**REQUIREMENT**. Scan the records below for the line with "ring mcp: (129, 149)" and the line with "pinky dip: (272, 129)". Repeat those two lines and every line between them exactly, and nothing else.

------------------------------------------------

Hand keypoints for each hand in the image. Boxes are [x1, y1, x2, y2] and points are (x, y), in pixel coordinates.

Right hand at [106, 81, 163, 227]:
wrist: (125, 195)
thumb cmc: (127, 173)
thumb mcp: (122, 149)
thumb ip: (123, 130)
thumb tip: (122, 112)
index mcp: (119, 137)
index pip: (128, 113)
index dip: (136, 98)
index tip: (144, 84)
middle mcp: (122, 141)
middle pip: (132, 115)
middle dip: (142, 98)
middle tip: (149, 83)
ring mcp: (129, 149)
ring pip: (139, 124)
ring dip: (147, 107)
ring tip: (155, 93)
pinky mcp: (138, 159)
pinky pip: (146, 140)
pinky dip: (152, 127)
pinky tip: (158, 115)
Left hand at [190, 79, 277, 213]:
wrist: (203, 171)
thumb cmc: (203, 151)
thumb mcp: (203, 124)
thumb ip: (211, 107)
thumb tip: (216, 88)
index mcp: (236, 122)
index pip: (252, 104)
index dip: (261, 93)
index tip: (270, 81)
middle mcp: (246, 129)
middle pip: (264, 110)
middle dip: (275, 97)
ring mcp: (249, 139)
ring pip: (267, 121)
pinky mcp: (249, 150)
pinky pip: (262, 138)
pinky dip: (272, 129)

------------------------------------------------

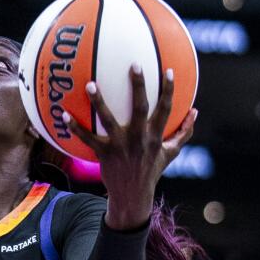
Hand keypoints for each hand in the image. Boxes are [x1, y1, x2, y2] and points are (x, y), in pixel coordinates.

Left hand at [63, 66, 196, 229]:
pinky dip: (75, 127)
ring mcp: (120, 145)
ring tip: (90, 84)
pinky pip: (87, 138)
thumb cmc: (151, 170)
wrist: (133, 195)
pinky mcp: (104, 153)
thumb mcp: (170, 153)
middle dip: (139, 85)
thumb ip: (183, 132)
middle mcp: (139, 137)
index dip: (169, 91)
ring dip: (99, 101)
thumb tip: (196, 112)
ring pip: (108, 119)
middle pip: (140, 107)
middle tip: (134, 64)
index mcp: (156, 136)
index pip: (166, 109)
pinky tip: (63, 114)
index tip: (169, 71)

------------------------------------------------

**WORKED SOLUTION**.
ring mcp: (129, 149)
ring pip: (139, 124)
ring dip: (147, 107)
ring tip: (155, 93)
pinky mcp: (138, 159)
pinky pip: (146, 140)
pinky dip: (152, 127)
pinky tip: (158, 115)
Left hand at [190, 79, 277, 213]:
wrist: (203, 171)
thumb cmc: (203, 151)
thumb mcp: (203, 124)
thumb ip: (211, 107)
thumb tip: (216, 88)
index mcp: (236, 122)
index pip: (252, 104)
index dip: (261, 93)
index tip: (270, 81)
middle mcp: (246, 129)
middle pip: (264, 110)
middle dip: (275, 97)
ring mcp: (249, 139)
ring pip: (267, 121)
pinky mcp: (249, 150)
pinky pip: (262, 138)
pinky dip: (272, 129)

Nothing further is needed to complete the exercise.